Examen du dernier budget de la sécu du quinquennat

L’Assemblée nationale entame mercredi l’examen du projet de loi de financement de la sécurité sociale pour 2022, dernier budget de la sécurité sociale du quinquennat.

  • Le déficit est attendu à 21,6 milliards d’euros en 2022, après les records de 2021 (-34,6 milliards) et 2020 (-38,7 milliards).
  • Le poids du Covid dans le budget de la Sécu représenté un surcoût de 14,8 milliards d’euros en 2021, et de moins de 4,9 milliards pour l’année prochaine avec 1,6 milliards pour les tests et 3,3 pour la vaccination.
  • Le PLFSS intègre les mesures issues du Ségur : 12,5 milliards d’euros (2 milliards de revalorisation des salaires des métiers de la santé et du médico-social et 10 milliards d’investissements pour l’hôpital) dont 2,7 milliards d’euros de dépenses nouvelles pour 2022. Une enveloppe de 41 millions est notamment prévue pour revaloriser les salaires des sage-femmes.
  • Nouvelles dépenses inscrites au budget suite aux multiples annonces électoralistes du gouvernement :
    • 400 millions d’euros pour la dépendance pour permettre la création de 10 000 postes supplémentaires de soignants en Ehpad d’ici à 2025 et financer la mise en place d’un salaire horaire plancher de 22 euros pour les aides à domicile ;
    • 1,2 milliard de plus pour le remboursement des médicaments ;
    • 21 millions pour la contraception féminine gratuite jusqu’à 25 ans dès le 1er janvier 2022 pour un budget de pour 3 millions de femmes concernées ;
    • 50 millions d’euros pour le remboursement de 8 consultations de psychologie pour des patients de plus de 3 ans à un tarif de 40 euros la premières et 30 euros les suivantes.

Si le déficit de la Sécurité sociale sera moins lourd que prévu cette année, c’est seulement à cause de l’estimation de croissance de +6% cette année et +4% l’année prochaine. Le déficit reste toutefois abyssal : 21 milliards d’euros à combler chaque année à cause du déséquilibre structurel des branches – et sans compter sur les besoins de la dépendance estimés à 10 milliards d’euros par an d’ici à 2030. Cela signifie une chose : faire de la dette encore et toujours car les nouvelles dépenses ne sont pas financées.

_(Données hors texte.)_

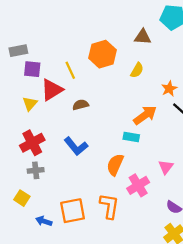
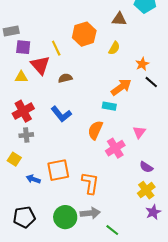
red triangle: (52, 90) -> (40, 65), turned -40
yellow triangle: (30, 104) -> (21, 77), turned 48
orange L-shape: (109, 206) -> (90, 183), moved

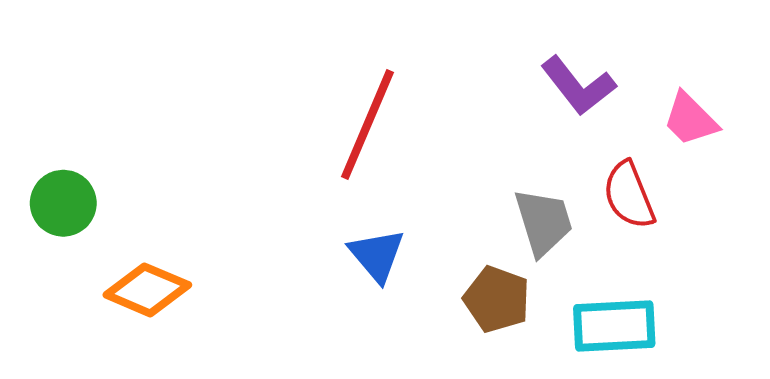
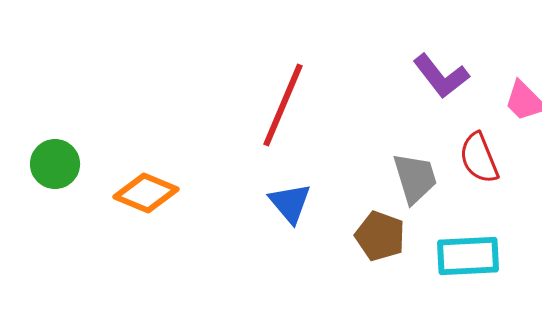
orange diamond: (147, 290) -> (146, 193), moved

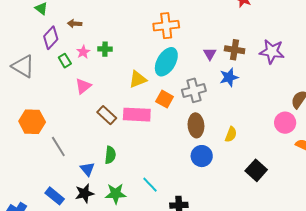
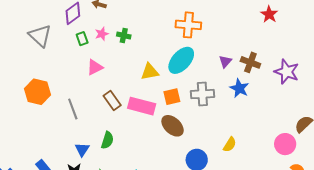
blue star: (229, 77) -> (239, 88), turned 30
orange square: (165, 99) -> (172, 97), turned 36
brown ellipse: (196, 125) -> (173, 126), moved, turned -55
gray line: (58, 146) -> (73, 109), moved

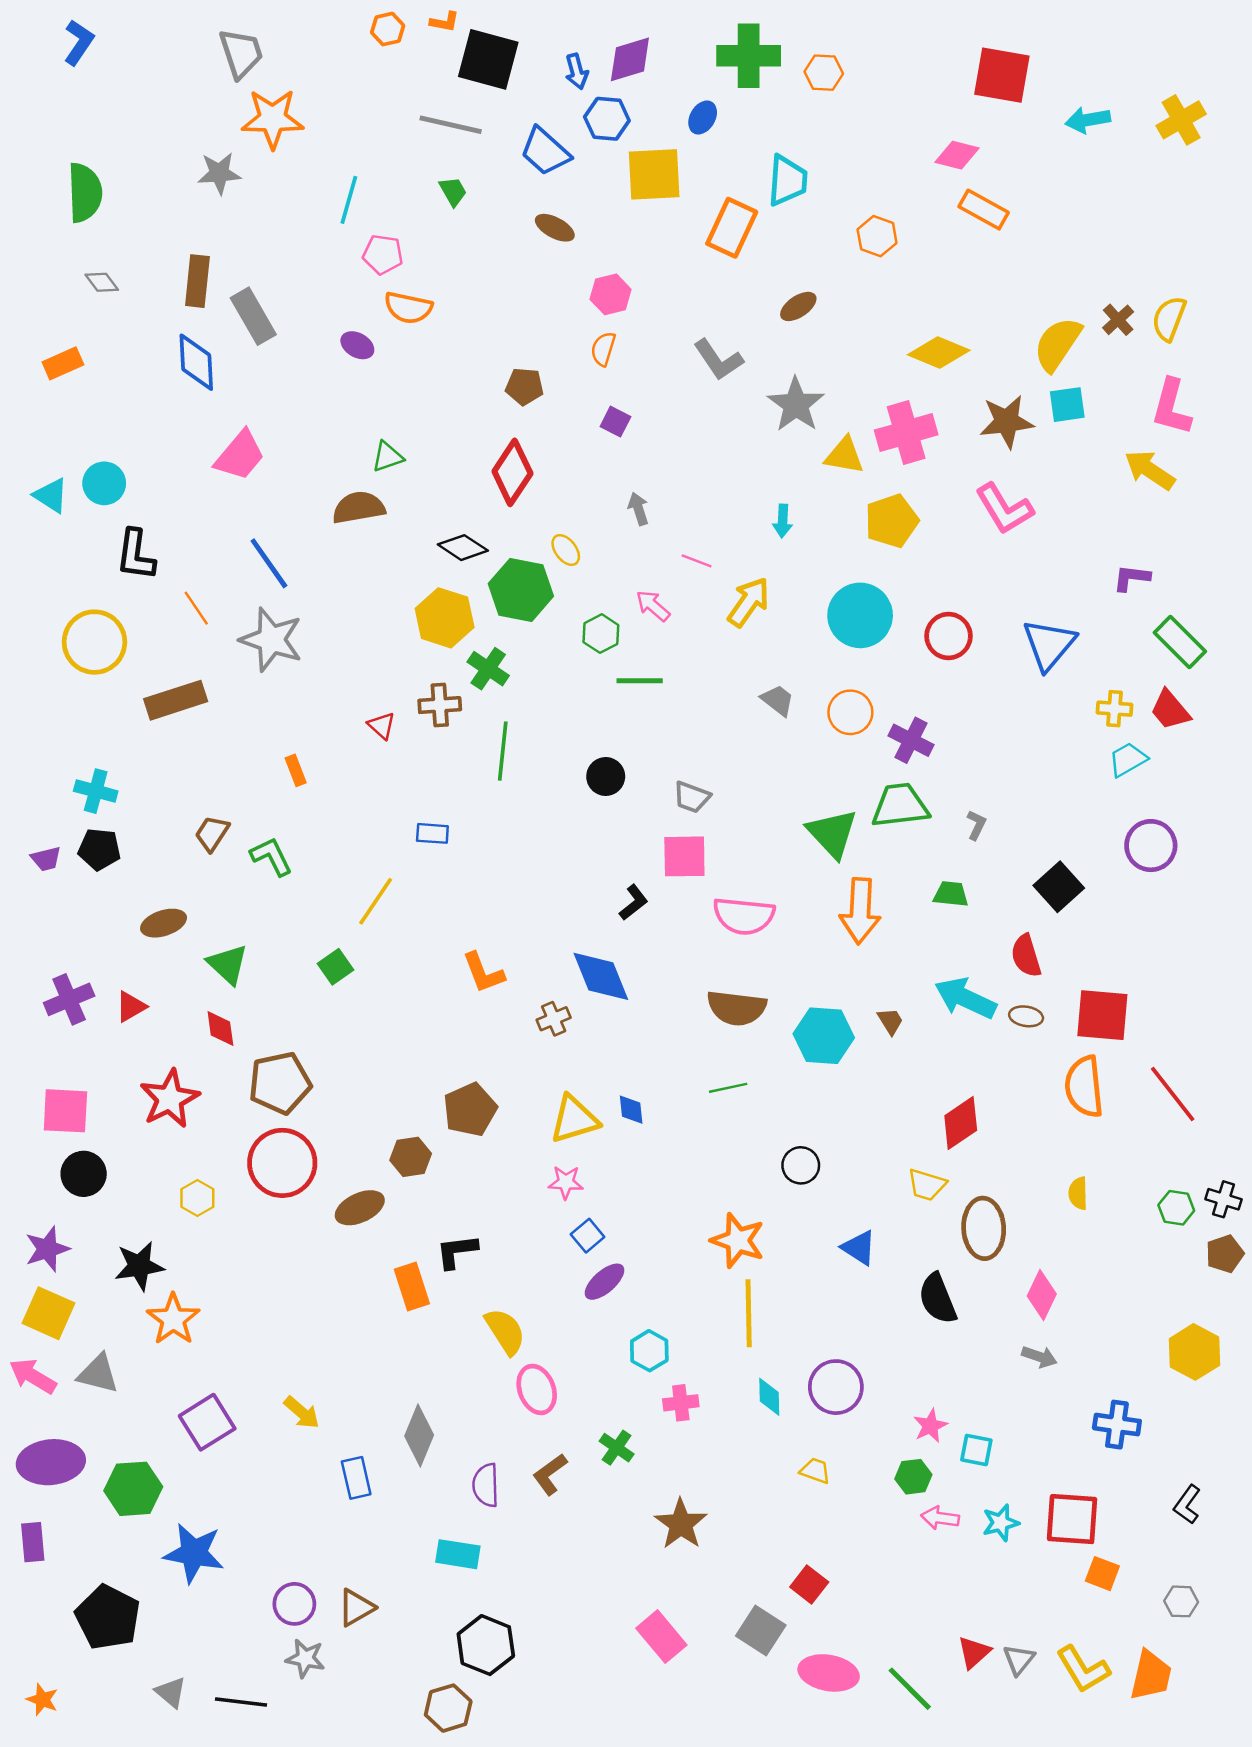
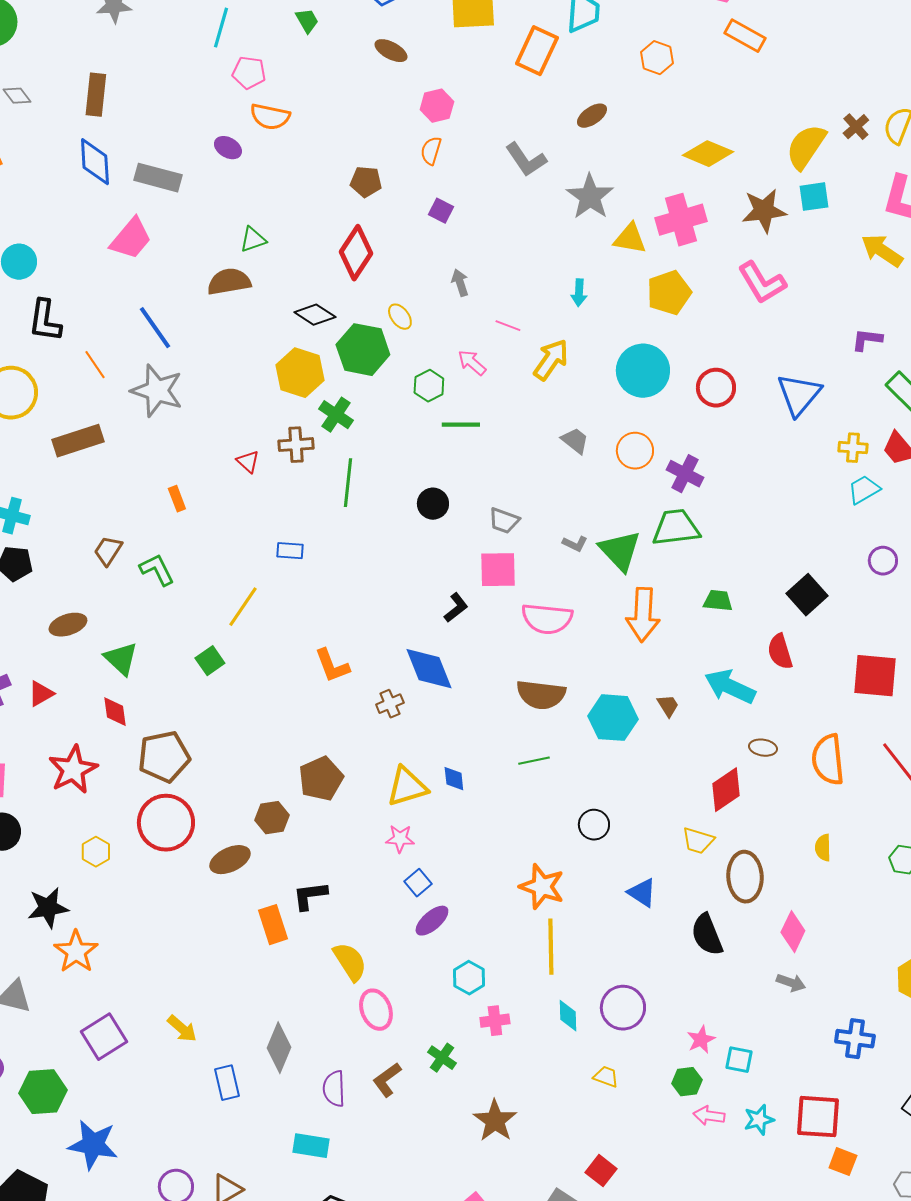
gray rectangle: (253, 316) -> (158, 178), moved, turned -45
gray L-shape: (976, 825) -> (575, 544), moved, turned 90
purple circle: (1151, 846) -> (883, 561), size x0.7
red square: (1102, 1015) -> (875, 676), moved
brown ellipse: (1026, 1016) -> (763, 748), moved

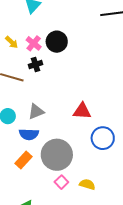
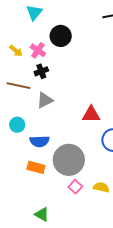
black circle: (57, 42) -> (61, 36), moved
gray triangle: (36, 112) -> (45, 100), moved
orange rectangle: (23, 160) -> (36, 167), turned 66

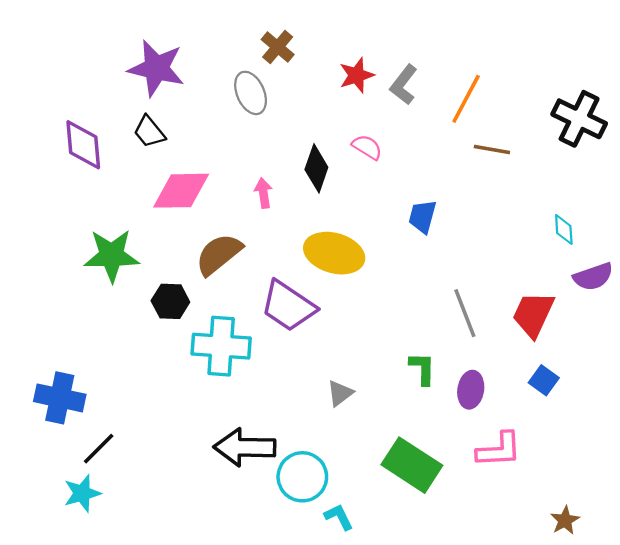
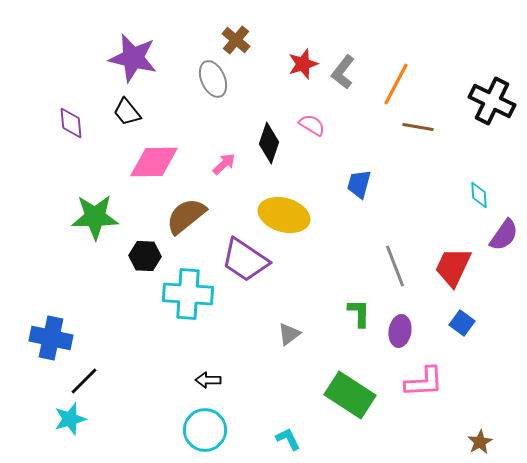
purple diamond: (83, 145) -> (71, 123), size x0.7
pink arrow: (263, 193) -> (224, 164), turned 55
purple semicircle: (593, 277) -> (504, 235), turned -36
black arrow: (245, 447) -> (208, 380), size x0.5
cyan circle: (302, 477) -> (205, 430), moved

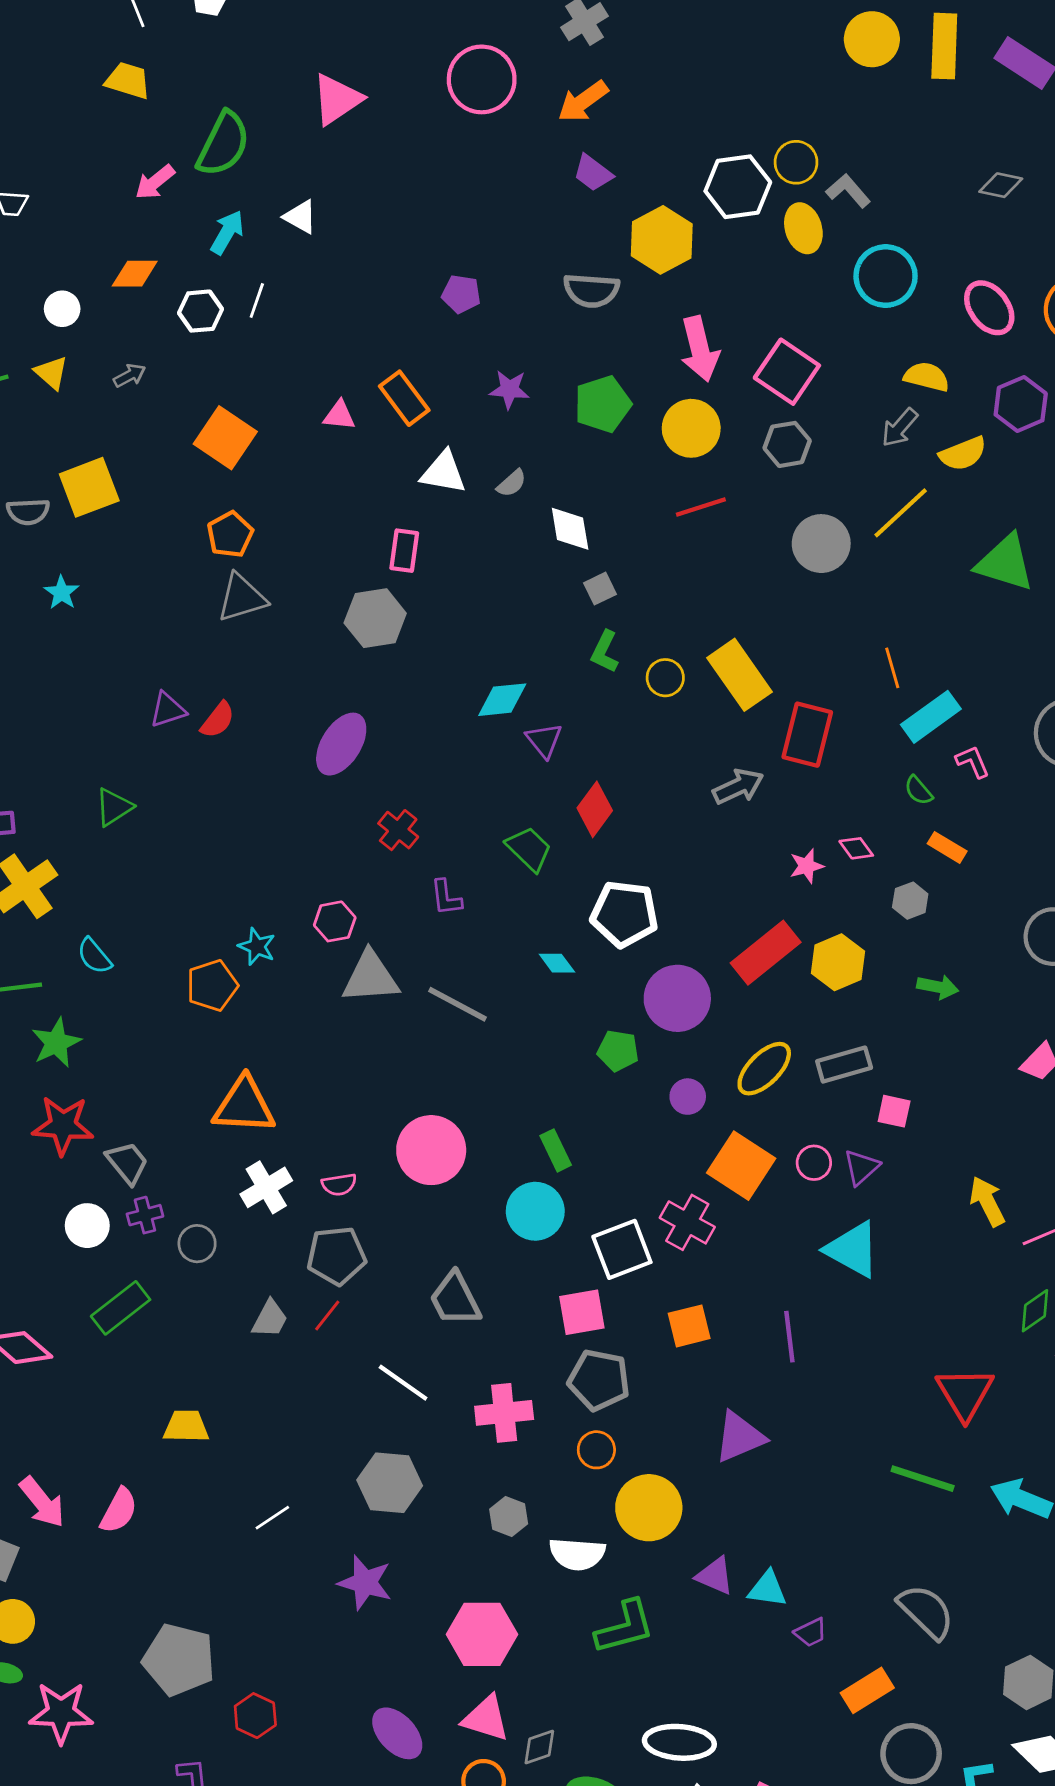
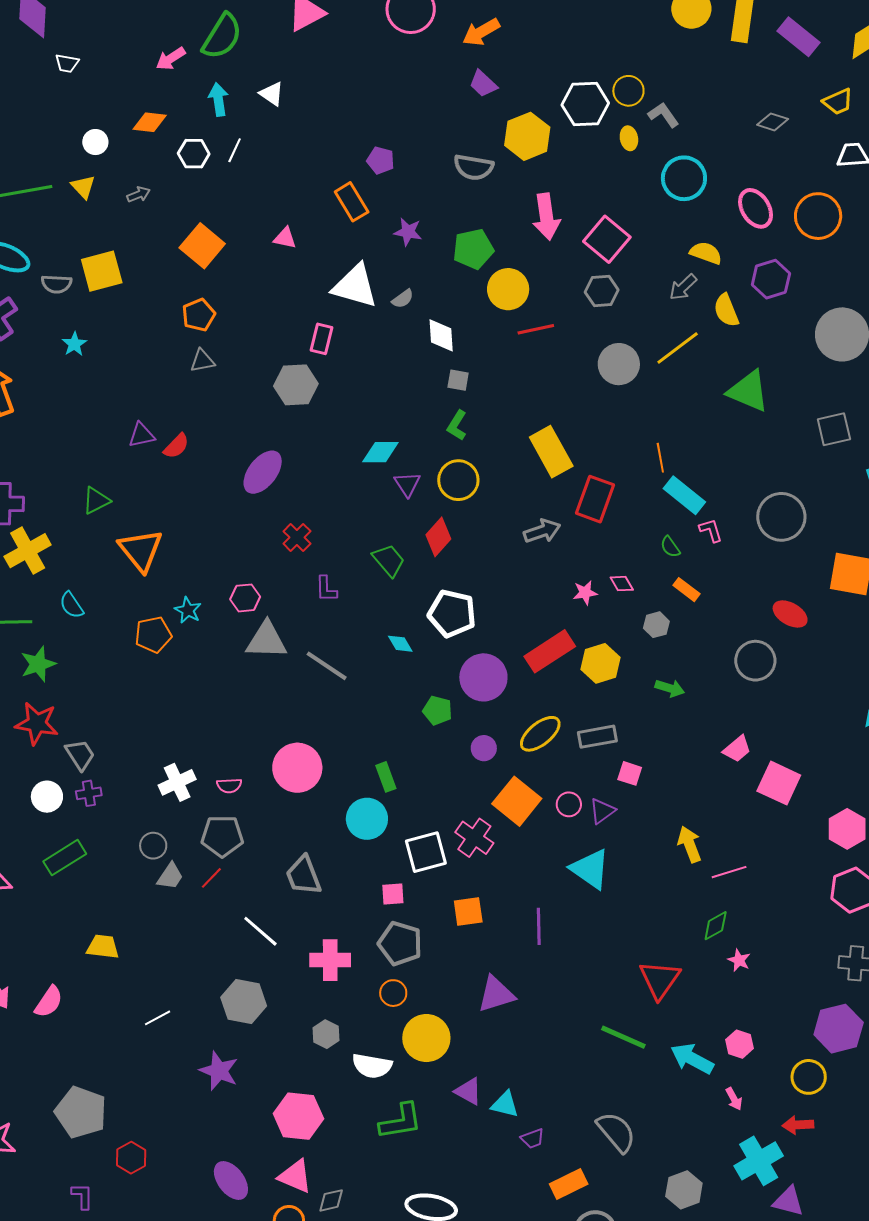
yellow ellipse: (803, 228) -> (629, 138), size x0.7
cyan arrow: (227, 232) -> (218, 100), turned -44
orange rectangle: (404, 398) -> (352, 202), moved
yellow circle: (691, 428) -> (508, 289), moved
yellow semicircle: (963, 454) -> (726, 310), turned 84
white triangle: (443, 472) -> (355, 286), size x1.4
gray square: (600, 589) -> (458, 380), turned 30
gray triangle: (242, 598) -> (202, 361), size x0.7
yellow circle: (665, 678) -> (458, 480), moved, size x1.5
cyan rectangle: (931, 717) -> (684, 495), turned 69
orange triangle: (244, 1105) -> (141, 550), moved, turned 42
gray circle: (197, 1244) -> (153, 846), moved
pink square: (582, 1312) -> (393, 894), size x0.7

Ce projet de loi témoigne une fois encore de l’incapacité d’Emmanuel Macron à mener de véritables réformes structurelles. La réforme du Grand âge et de l’autonomie – tout comme la réforme des retraites, ne verra ainsi pas le jour, malgré plusieurs rapports très médiatisés sur la dépendance (rapport Libault, rapport Fiat-Iborra, mission El Khomri sur l’attractivité des métiers) et la nomination d’une ministre déléguée à l’autonomie. Cette loi promise depuis maintenant trois ans ne sera jamais présentée par ce gouvernement qui n’a eu de cesse de reporter l’urgence de réformer notre pays. Ce n’est pas avec 10 000 soignants supplémentaires pour 7 500 Ehpad, représentant un tiers temps supplémentaire par an par établissement, qu’un accompagnement digne sera assuré aux personnes âgées en perte d’autonomie.